Thanks for the fast answering.

My main concern was that my software follows the standard version naming (ex : v1.0, v1.2b4, v1.2.1...). And here, I must map my application version to the migration version. I just think String is more convenient and open that Long. And since ToString() belongs to System.Object, everything is "stringable". Besides, Mig# must already cast the classname suffix from String to Long anyway.

Besides that, I understand your argument on the class naming. With Fluent Migrator, I was using the same timestamp in my classname and in the Migration attribute.

dradovic commented 12 years ago

Ok, you "serialize" an IComparable by calling ToString. How do you deserialize it then?

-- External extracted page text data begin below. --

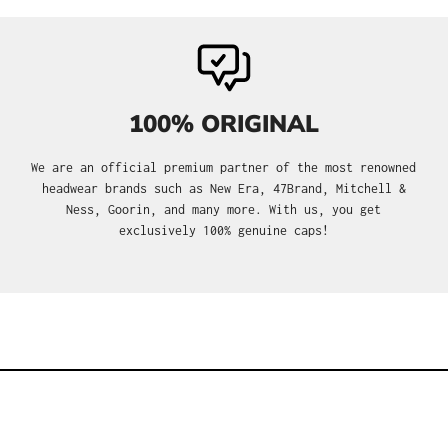
100% ORIGINAL
We are an official premium partner of the most renowned
headwear brands such as New Era, 47Brand, Mitchell &
Ness, Goorin, and many more. With us, you get
exclusively 100% genuine caps!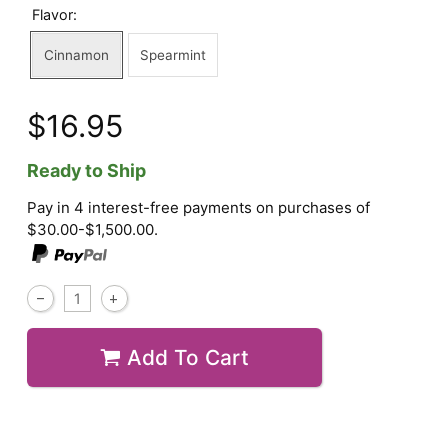
Flavor:
Cinnamon
Spearmint
$16.95
Ready to Ship
Pay in 4 interest-free payments on purchases of
$30.00-$1,500.00.
Add To Cart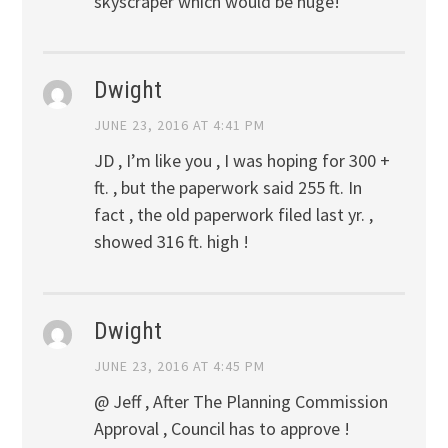
skyscraper which would be huge!
Dwight
JUNE 23, 2016 AT 4:41 PM
JD , I’m like you , I was hoping for 300 +
ft. , but the paperwork said 255 ft. In
fact , the old paperwork filed last yr. ,
showed 316 ft. high !
Dwight
JUNE 23, 2016 AT 4:45 PM
@ Jeff , After The Planning Commission
Approval , Council has to approve !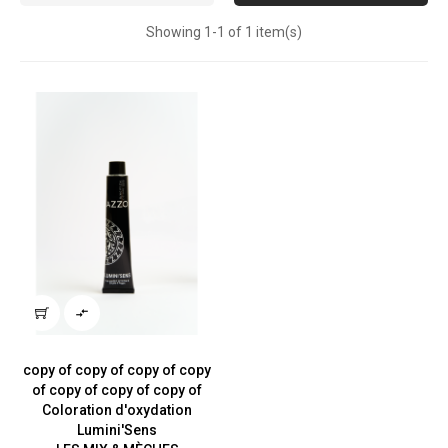
Showing 1-1 of 1 item(s)

copy of copy of copy of copy
of copy of copy of copy of
Coloration d'oxydation
Lumini'Sens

Why do you need to map the application version to a migration timestamp? Isn't your software just upgrading the database to the latest version?

Let's assume the version number is simply a string instead of a long and we are using alphabetical order. Then you would have migration timestamps like 1.2b4.099, 1.2b4.0100, 1.2b4.0101, etc.? Or do you have only one big migration per application version? How do you upgrade a database from a v1.1 branch to v2.0? Are migrations being shared between the release branches? Or are they replayed? Many questions. Properly handling multiple application versions can be tricky.